«Le roi sourit de mon étonnement, me fit signe de me lever; cela fait, il me prit le bras avec une grâce charmante.

«Comprendras-tu, Désaides, ce qui dut se passer en moi dans un pareil moment? Un mot, un geste du roi me faisait son ami, son égal! Et j'étais bien éveillé; ce n'était point un jeu de mon imagination, un rôle appris et joué sur le théâtre de Stockholm; non, c'était le prince, c'était le roi, Gustave III, qui me parlait! Tout ce qu'avait rêvé cet homme était beau; tout ce qu'il réalisait déjà était grand! Il avait changé à lui seul la forme d'un gouvernement, et cette révolution s'était opérée presque sans effort, tandis que la nôtre qui s'élabore, Désaides, que de sang, que de crimes ne coûtera-t-elle peut-être pas! C'était un roi de chevalerie, jeune, ardent, si noble que la plupart des courtisans s'en montraient jaloux; tour à tour sévère, élégant, ou valeureux, il imprimait à son siècle un cachet de nationalité; son éducation semblait se résumer par ce seul mot: Reconquérir! Et en effet, Désaides, il avait reconquis, par le plus audacieux de tous les coups, sa souveraineté et son peuple; il aimait la poésie et il couvrait les poètes de son manteau; il idolâtrait la France, et on ne parlait guère à sa cour que la langue française: il ne lisait lui-même que des livres français et s'inquiétait fort peu des vers venus d'Allemagne! C'était un soleil vers lequel tous les rayons de la froide Baltique convergeaient: il écrivait avec le comte de Tassin; il collaborait avec Kellgren, il protégeait chez lui Dalin et Léopold; ailleurs Diderot et Helvétius! Et c'était ce monarque, ce prince qui venait à moi! Il m'avait cherché à travers les solitudes vertes du château de Haga, moi son lecteur officiel, moi directeur en titre de sa troupe française; et, je ne le prévoyais que trop à la sensibilité affectueuse de son regard, ce n'était point de prose ou de vers qu'il allait m'entretenir; non, un intérêt bienveillant le guidait seul vers ton ami: ce n'était plus le roi, c'était Gustave!

«À l'entour de nous, tout était vrai, imposant! La nature elle-même prêtait à cet entretien la solennité de son silence, je retenais mon haleine, j'allais écouter le roi!

«L'écouter loin de tous les seigneurs, loin de tous les importuns, moi, pauvre comédien mis à l'index de la société!

«Je me trouvais ainsi, comme par miracle, entre deux royautés, mon cher Désaides, l'une créée par Dieu et aussi éternelle que lui, l'autre bâtie par les hommes et aussi fragile que leur nature!
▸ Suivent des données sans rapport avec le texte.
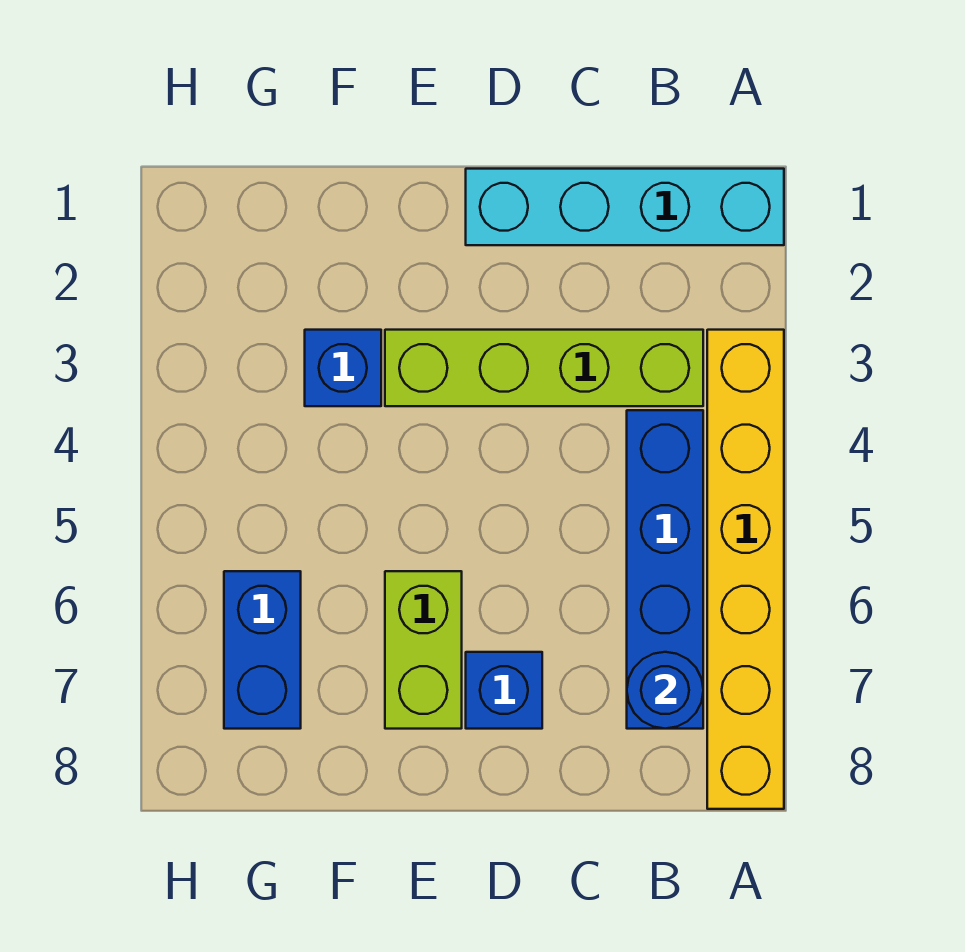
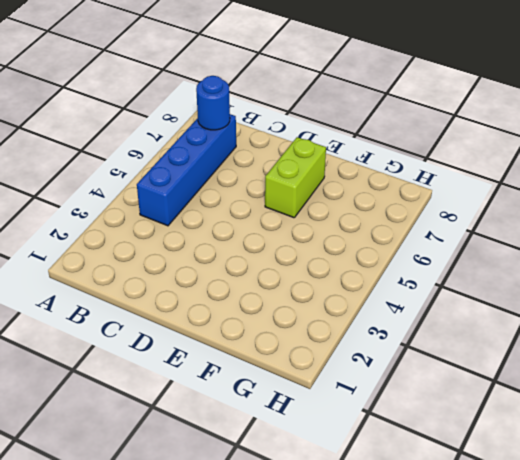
none -> cyan 1x4 brick [466,169,784,245]
none -> yellow 1x6 brick [707,330,784,809]

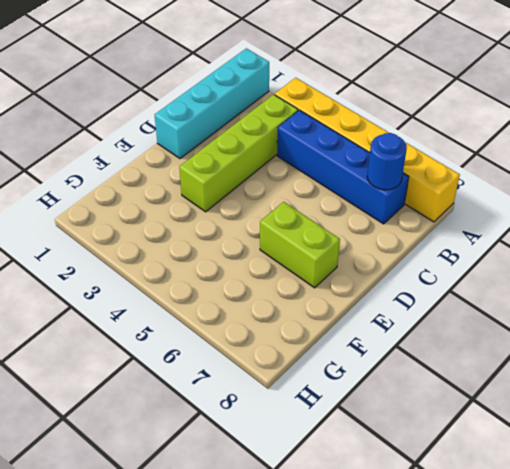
none -> blue 1x1 brick [466,652,542,729]
none -> blue 1x1 brick [305,330,381,406]

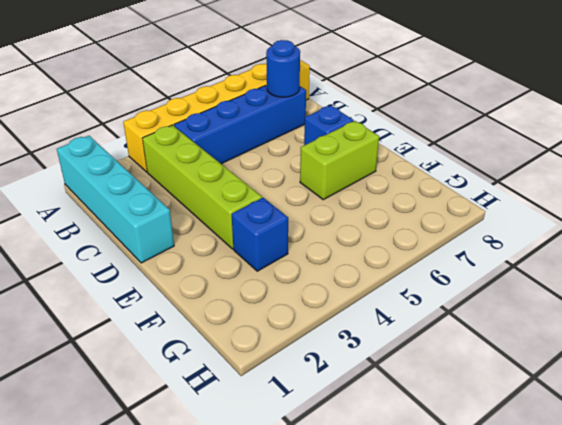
none -> blue 1x2 brick [224,571,301,729]

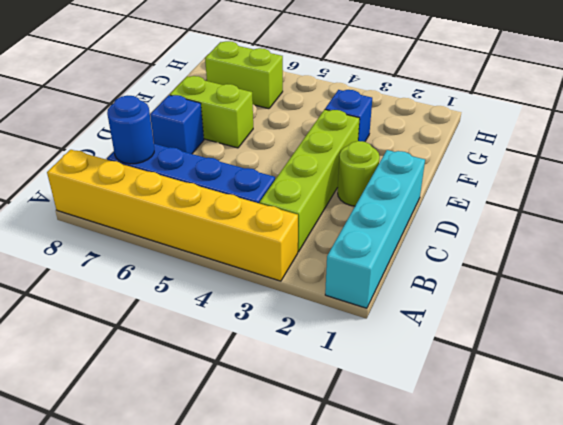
lime 1x1 round brick [338,141,380,206] -> none
lime 1x2 brick [205,41,283,109] -> blue 1x2 brick [224,571,301,729]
Sur ma tête un ciel éclatant, limpide; à mon bras le roi de Suède! Pour la première fois de ma vie, je sentis le feu de l'orgueil courir dans mes veines! Un pareil triomphe! Ah! j'aurais donné tous les autres pour celui-là!

«—Monvel, me dit le roi, vous ne m'attendiez pas, convenez-en.

«—J'en demande pardon à Votre Majesté, elle a dit vrai. L'homme est fait de la sorte, qu'il espère souvent un bonheur trop loin de lui pour l'atteindre, et ne devine pas celui que Dieu lui tient en réserve dans sa bonté…

«—Je tenais à vous voir ici, reprit Gustave, c'est ma résidence favorite, et j'y suis trop calme, trop heureux pour que mes moindres désirs ne s'y réalisent pas.

«Je ne compris point d'abord le sens de ces paroles, et je gardai le silence, attendant que le roi daignât m'en donner l'explication.

«Ce que Gustave m'avait dit au sujet de ce séjour concordait avec l'idée que j'avais dû m'en faire, d'après les récits de la cour; c'était, en effet, à Haga, qu'à la révolution de 1772, il avait consulté secrètement ses amis sur la lutte qu'il commençait. Cette circonstance l'avait même déterminé à prendre dans ses voyages le nom de cette résidence qui lui était devenue si chère.